Explore the material —
**1)** In the Red Gravy review, on which day is the restaurant's signature "red gravy" offered?
**2)** Reproduce the Red Gravy review from "Take ‘Gravy’ train" up to and including "waiter answered proudly.".

Text excerpt —

= = = = = = =

Food & Drink

Take ‘Gravy’ train to Brooklyn

The attractive bar at Red Gravy in Brooklyn also draws in diners, not just drinkers.

The attractive bar at Red Gravy in Brooklyn also draws in diners, not just drinkers. (Jemal Countess (2))

Is the pasta at Brooklyn kitchen god Saul Bolton’s new trattoria Red Gravy made in-house? “The bulk of it is extruded right here,” the waiter answered proudly.

Well, extrude this. But no new 21st-century Brooklyn restaurant, not even one as enjoyable as Red Gravy, would be fun without its little shticks and pretensions.

Among them: no reservations taken for parties smaller than six, and “pickles” that are actually tiny vegetables so vinegary they all taste alike. Worse, the signature “red gravy” is offered only on Sunday, as if to marginalize it from presumably more authentic offerings. My appetite is for the sauce, not for irony.

All’s forgiven, though. I wanted to love this place on the Brooklyn Heights-Cobble Hill border before I even set foot inside. Red gravy was the sustaining substance of my Brooklyn childhood and remains an enduring pleasure of life.

Chef/owner Bolton’s first restaurant, Saul, truly first put the “new” Brooklyn eating scene on the map. A Michelin star on Smith Street! Go, Saul! Now, make Italian heaven on Atlantic Avenue!

And he and chef de cuisine Ayesha J. Nurdjaja pull it off. Of course, you can’t just open a joint and say “Good Italian food” — you bifurcate the menu into “southern Italian” (most dishes) and “Italian-American” (rotating piatto del giorno). But “red sauce” distinctions can be mighty gray, so I’d take them with a grain of Trapani salt.

= = = = = = =

Data shown —
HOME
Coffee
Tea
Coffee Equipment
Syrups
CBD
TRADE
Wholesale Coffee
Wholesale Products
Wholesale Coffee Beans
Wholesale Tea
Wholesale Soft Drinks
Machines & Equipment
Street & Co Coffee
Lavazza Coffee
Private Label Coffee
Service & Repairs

= = = = = = =

List of solutions —
**1)** Only on Sunday.

**2)**
Take ‘Gravy’ train to Brooklyn

The attractive bar at Red Gravy in Brooklyn also draws in diners, not just drinkers.

The attractive bar at Red Gravy in Brooklyn also draws in diners, not just drinkers. (Jemal Countess (2))

Is the pasta at Brooklyn kitchen god Saul Bolton’s new trattoria Red Gravy made in-house? “The bulk of it is extruded right here,” the waiter answered proudly.